Le système présente des avantages évidents, pouvant même aller jusqu’à sauver des vies selon ses défenseurs. Les données médicales électroniques représentent une solution particulièrement attractive pour les parents, qui peuvent ainsi avoir accès à toutes les informations de leur progéniture. Mais également pour les personnes souffrant de maladies chroniques – problèmes cardiaques ou diabète par exemple -, en particulier lorsqu’elles voyagent à l’étranger, souligne Hansjörg Looser, responsable du dossier «santé électronique» pour le canton de Saint-Gall.

«Ce serait, par exemple, un prolongement naturel de tous ces carnets de vaccination pour lesquels le gouvernement débourse de l’argent.
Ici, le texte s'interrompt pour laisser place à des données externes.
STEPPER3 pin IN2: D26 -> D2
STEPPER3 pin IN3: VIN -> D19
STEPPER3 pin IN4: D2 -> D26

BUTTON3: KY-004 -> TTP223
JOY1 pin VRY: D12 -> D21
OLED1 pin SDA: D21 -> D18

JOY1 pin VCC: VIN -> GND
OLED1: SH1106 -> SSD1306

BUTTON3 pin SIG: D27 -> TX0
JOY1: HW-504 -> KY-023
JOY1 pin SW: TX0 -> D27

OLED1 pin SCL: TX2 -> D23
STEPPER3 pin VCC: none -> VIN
Je ne vois pas vraiment pourquoi le gouvernement devrait continuer à payer pour ce bout de papier inefficace», affirme-t-il.
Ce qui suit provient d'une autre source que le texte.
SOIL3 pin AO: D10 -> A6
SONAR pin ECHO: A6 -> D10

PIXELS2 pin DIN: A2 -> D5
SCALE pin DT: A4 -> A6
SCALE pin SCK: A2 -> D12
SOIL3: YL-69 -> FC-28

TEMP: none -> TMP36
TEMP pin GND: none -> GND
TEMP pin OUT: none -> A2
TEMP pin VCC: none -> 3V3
Sur la base de calculs de modèles réalisés pour les années 2011 à 2031, les analystes des sociétés Empirica et Ecoplan ont projeté un bénéfice net de l’ordre de 3,5 milliards de francs suisses si le fichier médical électronique avait déjà vu le jour.  Soit une économie de 176 millions de francs par année, ce qui représente 0,3% des coûts annuels de la santé en Suisse.

Patients chroniques gagnants

«Cette valeur moyenne ne prend pas en compte le fait que le bénéfice annuel net augmentera au fil du temps en raison des coûts d’investissement proportionnellement élevés durant les premières années d’implémentation», souligne Eliane Kraft, de l’entreprise Ecoplan. Les coûts annuels de la mise en place d’un tel système sont estimés à 1,6 milliard de francs sur vingt ans. En incluant les coûts intangibles, comme le temps passé à consulter les données, les coûts pourraient s’élever à 4,1 milliards de francs, d’après les calculs des chercheurs.
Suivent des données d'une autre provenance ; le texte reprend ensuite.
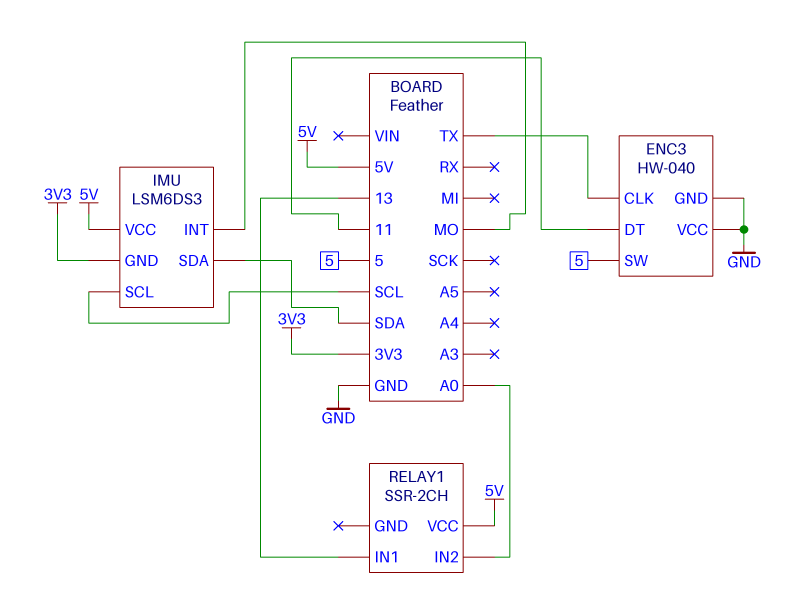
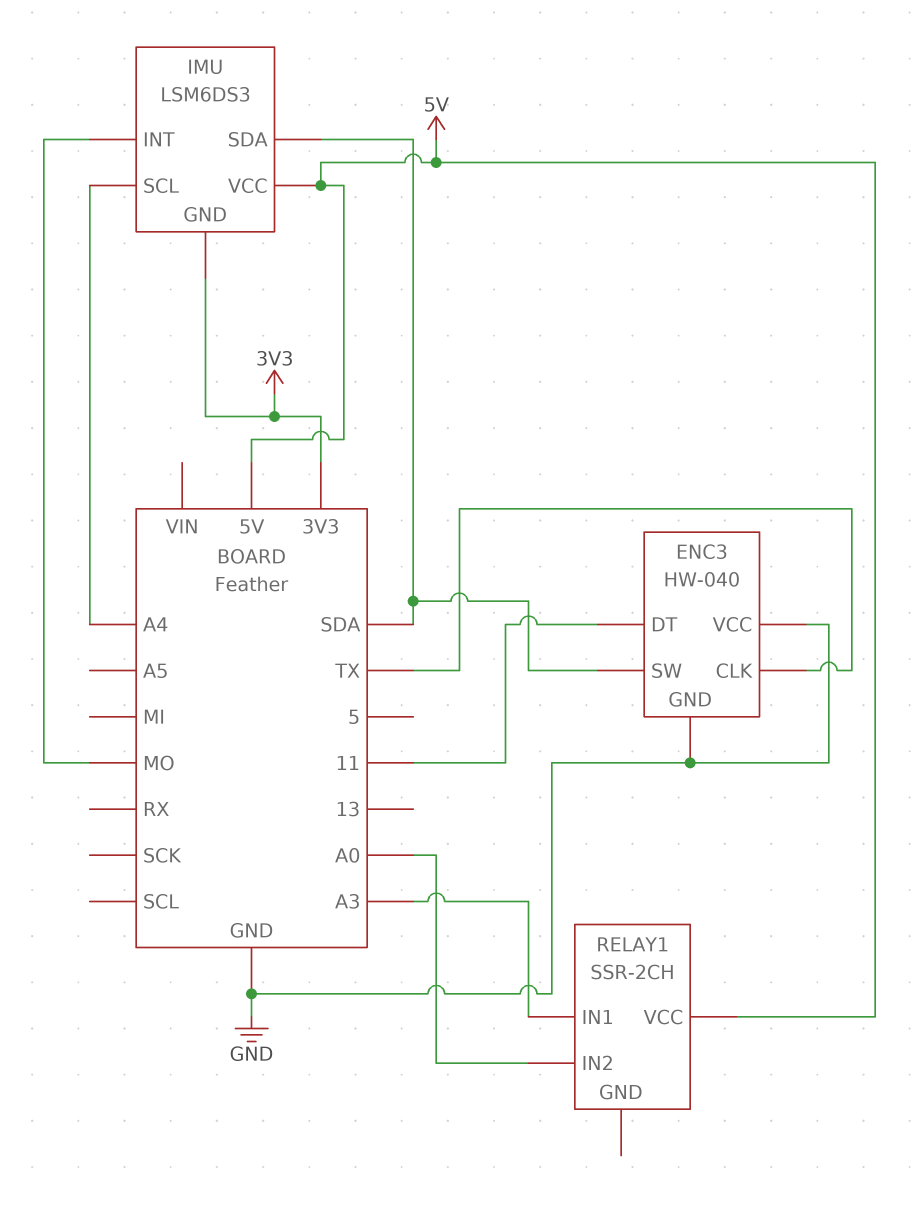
ENC3 pin SW: 5 -> SDA
IMU pin SCL: SCL -> A4
RELAY1 pin IN1: 13 -> A3

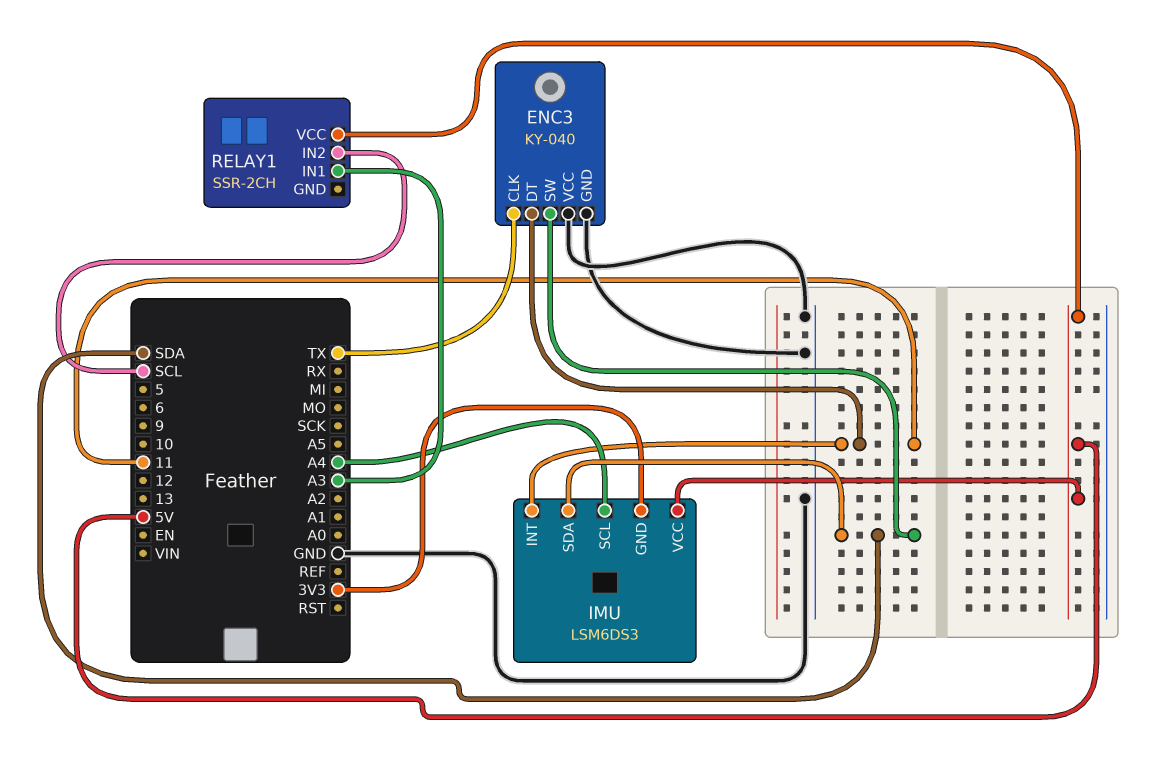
ENC3: HW-040 -> KY-040
IMU pin INT: MO -> 11
RELAY1 pin IN2: A0 -> SCL

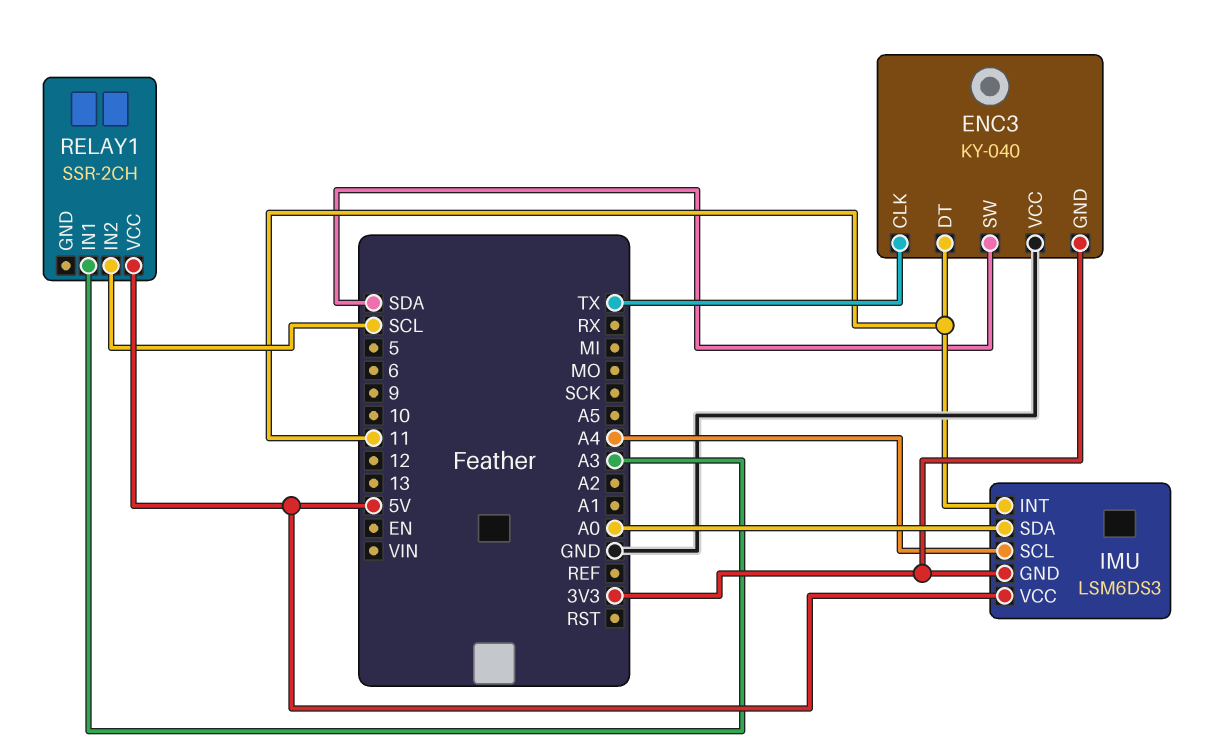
ENC3 pin GND: GND -> 3V3
IMU pin SDA: SDA -> A0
Ces derniers estiment que les patients chroniques en bénéficieront immédiatement, tandis que les personnes en bonne santé n’en verront l’utilité que plus tardivement. Les hôpitaux pourraient rentabiliser leur investissement trois à quatre ans après l’introduction d’un tel système. Pour les pharmaciens, en revanche,  les coûts excéderaient les bénéfices pour une période plus longue, selon un rapport commandité par l’OFSP et le Secrétariat d’état à l’économie (SECO).

Dans le cadre de sa stratégie «cybersanté», le gouvernement suisse a demandé le 3 décembre 2010 à l’Office fédéral de la santé publique d’élaborer un cadre juridique pour l’introduction, la distribution et la promotion du dossier médical électronique.

Durant la procédure de consultation, trois quarts des près de 100 participants se sont prononcés en faveur d’un avant-projet de loi sur le dossier médical électronique. Le quart restant a donné son accord de principe, mais a demandé que certains points soient révisés.

Les discussions quant aux incitations financières destinées aux médecins et les alternatives au numéro à 13 chiffres de la sécurité sociale utilisé pour l’identification des patients ont ralenti le processus d’approbation. Le ministre de la Santé Alain Berset a indiqué le 19 septembre dernier qu’une proposition de loi est attendu d’ici mi-2013.

Durant la dernière session parlementaire, le Conseil national (chambre basse) a exhorté le gouvernement à accélérer la mise en place d’incitations financières pour les médecins afin de promouvoir les dossiers médicaux électroniques.

En plus d’un financement de départ, le gouvernement devrait créer un système incitatif pour les médecins qui documentent et échangent électroniquement les dossiers de leurs patients. Une majorité des cabinets médicaux sont réticents à introduire ce système en raison d’inquiétudes relatives à des coûts d’investissement et d’exploitation élevés.